Cheesepower5 said:
kortin said:
Yes. It does. The stupid piece of shit doesn't work anymore because Nintendo decided to change the way they made their disks halfway through the Wii's life cycle and required you to send it in to get it fixed. The problem? We lived in Okinawa at the time. We could not send it in from Okinawa for some reason. So yeah, it's collecting dust alright.
When did this happen? I have a year 1 Wii and can play Skyward Sword, No More Heroes 2 and etc. just fine. Is this a thing that only happened in Japan?
That description isn't entirely accurate. Some of the earlier ones had trouble reading double-layer discs, which no games before SSBB used, so no one was able to tell that it affected them until that time. When bigger games started coming out that needed the extra storage space, it became kind of obvious. I'm pretty sure they kept the repair/replacement program going for the optical drives going for a looooooong time though (might even still be going), because my girlfriend didn't have hers fixed until maybe the beginning of last year, and they still did it at no charge then.
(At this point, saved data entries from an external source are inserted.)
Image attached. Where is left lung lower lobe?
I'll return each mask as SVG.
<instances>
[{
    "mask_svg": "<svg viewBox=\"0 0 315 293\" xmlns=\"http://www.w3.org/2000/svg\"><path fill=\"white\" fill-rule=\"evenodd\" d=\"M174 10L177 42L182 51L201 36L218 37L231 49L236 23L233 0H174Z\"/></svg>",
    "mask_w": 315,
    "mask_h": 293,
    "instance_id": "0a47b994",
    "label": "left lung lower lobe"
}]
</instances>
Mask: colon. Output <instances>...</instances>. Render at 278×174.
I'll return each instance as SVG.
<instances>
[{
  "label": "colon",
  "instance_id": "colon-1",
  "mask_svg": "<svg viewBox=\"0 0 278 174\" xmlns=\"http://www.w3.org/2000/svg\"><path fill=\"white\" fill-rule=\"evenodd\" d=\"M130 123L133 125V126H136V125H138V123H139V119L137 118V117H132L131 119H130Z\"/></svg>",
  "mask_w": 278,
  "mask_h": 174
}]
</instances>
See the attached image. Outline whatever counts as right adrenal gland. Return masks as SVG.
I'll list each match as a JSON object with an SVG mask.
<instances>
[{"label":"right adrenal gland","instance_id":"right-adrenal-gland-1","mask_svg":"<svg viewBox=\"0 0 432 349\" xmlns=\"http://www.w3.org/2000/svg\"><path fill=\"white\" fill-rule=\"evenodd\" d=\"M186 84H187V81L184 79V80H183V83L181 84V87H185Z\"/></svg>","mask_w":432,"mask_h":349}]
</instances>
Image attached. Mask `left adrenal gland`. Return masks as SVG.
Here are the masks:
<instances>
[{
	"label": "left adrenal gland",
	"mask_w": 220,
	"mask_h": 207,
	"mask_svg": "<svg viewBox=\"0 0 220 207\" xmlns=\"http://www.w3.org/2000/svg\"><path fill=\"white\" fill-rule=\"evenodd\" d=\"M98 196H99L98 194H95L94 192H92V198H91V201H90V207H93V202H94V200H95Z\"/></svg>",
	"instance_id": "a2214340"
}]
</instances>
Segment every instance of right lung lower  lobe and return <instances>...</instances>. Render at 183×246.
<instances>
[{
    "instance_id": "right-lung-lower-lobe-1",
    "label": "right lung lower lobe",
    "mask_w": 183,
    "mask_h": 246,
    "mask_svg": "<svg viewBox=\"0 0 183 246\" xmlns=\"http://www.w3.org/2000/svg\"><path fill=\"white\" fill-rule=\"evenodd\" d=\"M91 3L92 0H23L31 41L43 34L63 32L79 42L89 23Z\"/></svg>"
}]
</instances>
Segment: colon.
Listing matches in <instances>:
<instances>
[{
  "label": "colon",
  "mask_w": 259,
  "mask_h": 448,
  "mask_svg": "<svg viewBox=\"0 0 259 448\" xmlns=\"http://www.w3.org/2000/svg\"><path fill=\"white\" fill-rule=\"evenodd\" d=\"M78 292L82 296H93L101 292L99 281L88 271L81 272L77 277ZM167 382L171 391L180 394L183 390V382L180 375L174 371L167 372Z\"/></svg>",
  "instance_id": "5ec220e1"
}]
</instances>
As far as mine, I got it at launch, and the only reason there's no dust on it is that it's somewhere that gets cleaned weekly. I probably use it at most once a year at this point. The slow pace of game releases, as awesome as they are when they come out, the relatively high price of games, and the sheer insanity of Steam/Amazon/GOG sales and Indie Bundles has pretty much completely turned me into a PC gamer at this point. There are still a handful of Wii games I've missed that I'd like to go back and play at some point, but I just can't justify paying $20-50 each for them when I have a huge backlog of great PC games that cost 10% of that.